En un par de semanas, Riccardo Muti dirigirá en Oviedo a su juvenil orquesta «Cherubini» antes de recibir el premio «Príncipe de Asturias» de las Artes 2011. A los pocos días de serle concedido, protagonizó en Roma, desde el foso de «Nabucco», una sonada denuncia contra el caos cultural de la Italia de Berlusconi, poderoso que parece arrancado de la Commedia dell Arte. El maestro hizo cantar a ambos lados de la escena el «Va pensiero» que es, desde mediados del XIX, emblema de la liberación nacional. La imagen emocionada del coro y el público dio varias vueltas al mundo en las autopistas de la red consagrando a escala planetaria al nuevo Garibaldi de esa cultura que desprecian los gobiernos como si fuera más prescindible que ciertas instituciones inútiles o los bonus bancarios.

Entre las merecidas alabanzas que ilustran la trayectoria de Muti no suele citarse su rebeldía frente a los escenógrafos, actuales dictadores de la ópera. Carlus Padrissa, genio de «La Fura dels Baus» aplaudido como el más grande de los iconoclastas, decía el otro día, a punto de estrenar en Perelada su visión del «Orfeo» de Gluck, que lo más importante de la ópera es la música. Si ésta funciona, todo funciona. Muti es de la misma opinión, aunque habría que oírle bramar contra la idea de Padrissa de subir la orquesta a las tablas, haciéndola tocar y bailar ahogada en mallas de piel de serpiente.
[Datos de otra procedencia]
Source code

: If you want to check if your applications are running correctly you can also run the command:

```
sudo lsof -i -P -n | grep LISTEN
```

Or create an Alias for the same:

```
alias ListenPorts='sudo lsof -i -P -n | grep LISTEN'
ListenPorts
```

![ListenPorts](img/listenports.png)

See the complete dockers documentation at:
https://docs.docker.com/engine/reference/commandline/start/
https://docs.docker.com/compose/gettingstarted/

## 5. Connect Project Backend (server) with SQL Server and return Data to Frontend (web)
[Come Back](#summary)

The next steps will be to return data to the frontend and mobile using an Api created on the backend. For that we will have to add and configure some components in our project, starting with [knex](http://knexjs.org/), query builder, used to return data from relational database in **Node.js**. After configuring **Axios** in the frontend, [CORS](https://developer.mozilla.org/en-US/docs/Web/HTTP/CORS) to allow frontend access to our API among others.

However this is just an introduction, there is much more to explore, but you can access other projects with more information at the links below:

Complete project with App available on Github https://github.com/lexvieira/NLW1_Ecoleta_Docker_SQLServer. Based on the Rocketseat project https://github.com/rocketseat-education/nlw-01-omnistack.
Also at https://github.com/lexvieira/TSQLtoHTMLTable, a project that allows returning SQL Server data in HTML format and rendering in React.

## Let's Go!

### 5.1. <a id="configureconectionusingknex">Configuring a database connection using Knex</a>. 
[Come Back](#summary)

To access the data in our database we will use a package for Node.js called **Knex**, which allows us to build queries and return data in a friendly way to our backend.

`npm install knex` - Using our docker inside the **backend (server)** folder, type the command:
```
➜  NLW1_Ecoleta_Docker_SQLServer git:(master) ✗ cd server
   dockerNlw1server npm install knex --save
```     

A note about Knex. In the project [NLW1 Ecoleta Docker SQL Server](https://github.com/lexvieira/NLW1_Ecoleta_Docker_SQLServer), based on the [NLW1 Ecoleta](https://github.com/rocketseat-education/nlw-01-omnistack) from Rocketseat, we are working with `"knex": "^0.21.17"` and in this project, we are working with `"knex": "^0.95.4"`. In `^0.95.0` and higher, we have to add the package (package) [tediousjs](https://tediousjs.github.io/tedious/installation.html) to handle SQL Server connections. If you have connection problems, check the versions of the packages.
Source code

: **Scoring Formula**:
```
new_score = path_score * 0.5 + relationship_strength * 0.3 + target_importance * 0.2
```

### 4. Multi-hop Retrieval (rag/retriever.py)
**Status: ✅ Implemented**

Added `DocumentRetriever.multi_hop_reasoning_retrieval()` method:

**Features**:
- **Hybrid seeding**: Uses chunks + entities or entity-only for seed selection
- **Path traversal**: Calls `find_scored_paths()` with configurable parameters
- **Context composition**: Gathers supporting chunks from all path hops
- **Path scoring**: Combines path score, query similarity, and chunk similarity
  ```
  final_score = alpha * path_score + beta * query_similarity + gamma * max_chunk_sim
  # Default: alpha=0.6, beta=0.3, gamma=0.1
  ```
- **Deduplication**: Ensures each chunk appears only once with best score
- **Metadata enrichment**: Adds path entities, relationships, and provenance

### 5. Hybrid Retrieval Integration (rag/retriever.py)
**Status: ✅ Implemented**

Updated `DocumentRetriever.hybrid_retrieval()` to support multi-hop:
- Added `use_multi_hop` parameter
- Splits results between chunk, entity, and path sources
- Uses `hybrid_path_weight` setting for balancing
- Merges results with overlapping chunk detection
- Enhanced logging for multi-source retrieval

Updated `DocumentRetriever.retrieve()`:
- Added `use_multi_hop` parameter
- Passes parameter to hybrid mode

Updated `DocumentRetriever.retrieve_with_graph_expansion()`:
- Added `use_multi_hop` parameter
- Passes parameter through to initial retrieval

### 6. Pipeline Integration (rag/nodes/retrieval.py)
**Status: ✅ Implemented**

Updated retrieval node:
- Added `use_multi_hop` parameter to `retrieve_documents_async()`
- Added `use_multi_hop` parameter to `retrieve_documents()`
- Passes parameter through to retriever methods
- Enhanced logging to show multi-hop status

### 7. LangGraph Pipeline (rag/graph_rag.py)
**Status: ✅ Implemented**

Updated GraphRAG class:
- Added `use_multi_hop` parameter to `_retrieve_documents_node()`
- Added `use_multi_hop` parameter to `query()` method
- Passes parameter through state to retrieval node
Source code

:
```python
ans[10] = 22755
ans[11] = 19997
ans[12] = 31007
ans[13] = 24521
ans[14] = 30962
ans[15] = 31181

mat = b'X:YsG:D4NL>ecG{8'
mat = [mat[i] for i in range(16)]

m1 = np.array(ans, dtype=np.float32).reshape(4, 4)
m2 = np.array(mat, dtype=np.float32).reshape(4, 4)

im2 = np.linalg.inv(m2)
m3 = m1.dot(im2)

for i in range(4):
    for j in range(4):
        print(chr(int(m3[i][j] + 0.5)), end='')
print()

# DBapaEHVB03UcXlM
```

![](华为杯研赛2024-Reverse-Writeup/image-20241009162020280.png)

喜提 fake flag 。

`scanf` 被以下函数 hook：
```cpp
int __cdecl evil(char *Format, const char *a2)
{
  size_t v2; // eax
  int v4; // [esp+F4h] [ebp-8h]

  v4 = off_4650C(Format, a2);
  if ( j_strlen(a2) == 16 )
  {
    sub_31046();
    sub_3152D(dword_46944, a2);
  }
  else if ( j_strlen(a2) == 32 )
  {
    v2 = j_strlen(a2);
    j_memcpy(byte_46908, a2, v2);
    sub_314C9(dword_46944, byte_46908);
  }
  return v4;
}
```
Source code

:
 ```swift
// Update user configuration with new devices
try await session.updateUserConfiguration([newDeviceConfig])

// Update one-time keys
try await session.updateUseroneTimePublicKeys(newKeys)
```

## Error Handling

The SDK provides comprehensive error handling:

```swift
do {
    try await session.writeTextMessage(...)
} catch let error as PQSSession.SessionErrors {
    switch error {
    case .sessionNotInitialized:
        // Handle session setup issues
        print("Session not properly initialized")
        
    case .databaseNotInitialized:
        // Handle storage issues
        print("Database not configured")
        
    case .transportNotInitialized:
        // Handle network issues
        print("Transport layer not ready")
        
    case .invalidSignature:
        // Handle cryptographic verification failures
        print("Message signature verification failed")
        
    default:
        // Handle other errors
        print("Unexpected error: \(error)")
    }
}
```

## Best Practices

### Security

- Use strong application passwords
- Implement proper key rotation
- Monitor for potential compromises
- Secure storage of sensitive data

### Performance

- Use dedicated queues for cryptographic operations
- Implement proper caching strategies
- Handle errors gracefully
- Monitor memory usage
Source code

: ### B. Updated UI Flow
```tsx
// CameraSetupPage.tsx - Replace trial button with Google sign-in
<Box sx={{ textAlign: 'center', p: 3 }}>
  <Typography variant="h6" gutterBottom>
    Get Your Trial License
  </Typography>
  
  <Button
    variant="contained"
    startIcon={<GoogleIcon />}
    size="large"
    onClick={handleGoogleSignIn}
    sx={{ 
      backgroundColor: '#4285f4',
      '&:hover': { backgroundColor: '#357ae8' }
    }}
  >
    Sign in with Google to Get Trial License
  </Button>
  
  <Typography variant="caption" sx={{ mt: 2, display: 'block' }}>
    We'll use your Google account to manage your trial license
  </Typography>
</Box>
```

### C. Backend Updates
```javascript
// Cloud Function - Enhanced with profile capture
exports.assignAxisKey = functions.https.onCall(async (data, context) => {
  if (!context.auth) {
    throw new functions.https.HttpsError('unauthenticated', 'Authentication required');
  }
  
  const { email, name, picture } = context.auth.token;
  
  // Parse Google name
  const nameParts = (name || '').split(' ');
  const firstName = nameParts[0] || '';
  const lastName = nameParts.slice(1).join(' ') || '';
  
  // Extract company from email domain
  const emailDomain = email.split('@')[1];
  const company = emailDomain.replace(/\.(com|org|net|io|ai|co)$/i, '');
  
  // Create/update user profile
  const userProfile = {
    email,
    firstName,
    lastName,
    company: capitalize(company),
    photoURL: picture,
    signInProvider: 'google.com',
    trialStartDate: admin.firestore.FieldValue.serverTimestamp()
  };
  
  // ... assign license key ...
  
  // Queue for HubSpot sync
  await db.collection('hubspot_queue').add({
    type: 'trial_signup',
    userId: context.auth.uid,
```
A lo largo de dos décadas fecundas, el maestro dictó la ley de la Scala milanesa, uno de cuyos preceptos fue dar con la puerta en las narices a los escenógrafos iluminados. Pero la música nunca había sonado igual en ese mítico espacio. También se enfadó con Mortier en su etapa salzburguesa, negándose a pasar por el aro escénico del actual director artístico del Real de Madrid. Concluida aquella década, volvió a reinar en Salzburgo hasta el punto de que el espléndido Festival de este año fue para muchos el «Festival Muti».

Desdeñoso de modas y cancerbero de la nietzscheana «prueba de eternidad», este gran artista podría personalizar la historia jocosa que, con su cara de palo, contó durante una cena en Las Palmas a la que asistían, entre otros, su esposa, Cristina, y la actual vicepresidenta Elena Salgado. En una visita oficial a Egipto, el presidente de Italia visitó las pirámides. Cuando entró en la estancia de Amenophis III, «el faraón Sol», se incorporó la momia para preguntar: «Y dígame, señor presidente, ¿es cierto que mi amiga Carla Fracci sigue bailando?» Más allá de la ironía de la edad, la incombustible prima ballerina assoluta de la Scala simbolizaba la eternidad que Nietzsche exigió al Arte.